Speaking for myself only (I am a recent retiree), I dare say that I am one of not many Singaporeans who understand how CPF was structured, i.e. OA, SA, RA, minimum sum, CPF Life and other private investments using funds from the OA and SA.
Long before I retired, some two decades ago, I was already using my OA account to invest in stocks, unit trusts, insurance policies, etc. Maybe I am not a very savvy investment but none of my investments these years, including those made with cash, gives me a yield of 4% or more. So over the years, I decided that leaving my money in the SA would provide me with a better yield.
A few years before I retired, I went to the CPF office three times to make in-depth enquiries about what I could or could not do with my OA and SA upon turning 55 so that I could out my sums on what was best for me. I made extensive consultations with my bank representative and separately with my financial planner on what would be good for me to maximise my SA and soon-to-come RA but unfortunately could not find something that matched 4% and which would protect my principal. These financial professionals, whom I trust, actually advised me to leave my funds in SA and RA! At least for now until they can find something to satisfy my risk-averse appetite and the 4%.
Because of my age, CPF Life is not mandatory for me although I could opt for it. I have yet to decide if I would opt for it or draw down the Minimum Sum on a monthly withdrawal basis which potentially is a better option for me.
I could easily use my property to provide the 50% MS pledge, but again I am not able to find any fairly safe investment that provides a yield of 4%. If there is one and which is relatively safe, CPF rules allow me to withdraw 50% of the current MS out immediately if I use my property for the 50% pledge.
So I hope those Singaporeans who go online claiming that retirees, for which I am one, are conned by CPF, etc.

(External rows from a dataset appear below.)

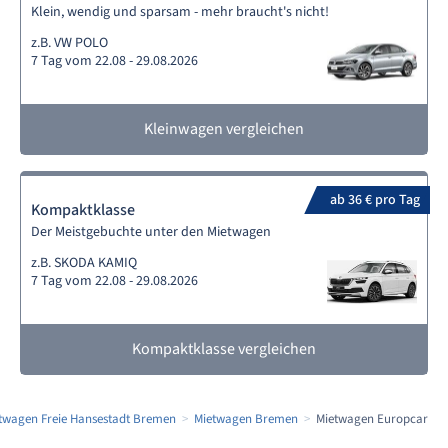
Klein, wendig und sparsam - mehr braucht's nicht!
z.B. VW POLO
7 Tag vom 22.08 - 29.08.2026
Kleinwagen vergleichen
ab 36 € pro Tag
Kompaktklasse
Der Meistgebuchte unter den Mietwagen
z.B. SKODA KAMIQ
7 Tag vom 22.08 - 29.08.2026
Kompaktklasse vergleichen
twagen Freie Hansestadt Bremen
Mietwagen Bremen
Mietwagen Europcar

They should not do this unless they sufficiently know the intricacies of CPF and the investment environment for those who are risk averse and not risk takers but who still want to have some yields from their CPF money.
For sure there will be Singaporeans, including retirees or to-be retirees, who are not happy with the MS issue but surely there will also be Singaporeans (am not sure if the latter is more than the former but no matter) who did/do their sums and consultations and made/make a considered judgement that the MS is not a bad idea afterall.
But I support the notion that the PAP government has never done well in communicating with the people and so much of their policies are so complicated that it demands a lot from the people to understand them; CPF is a classic example. So even those policies which are good are so shrouded in complexities such that they invite confusion, criticism and wrath. If only PAP would learn to communicate simply and effectively.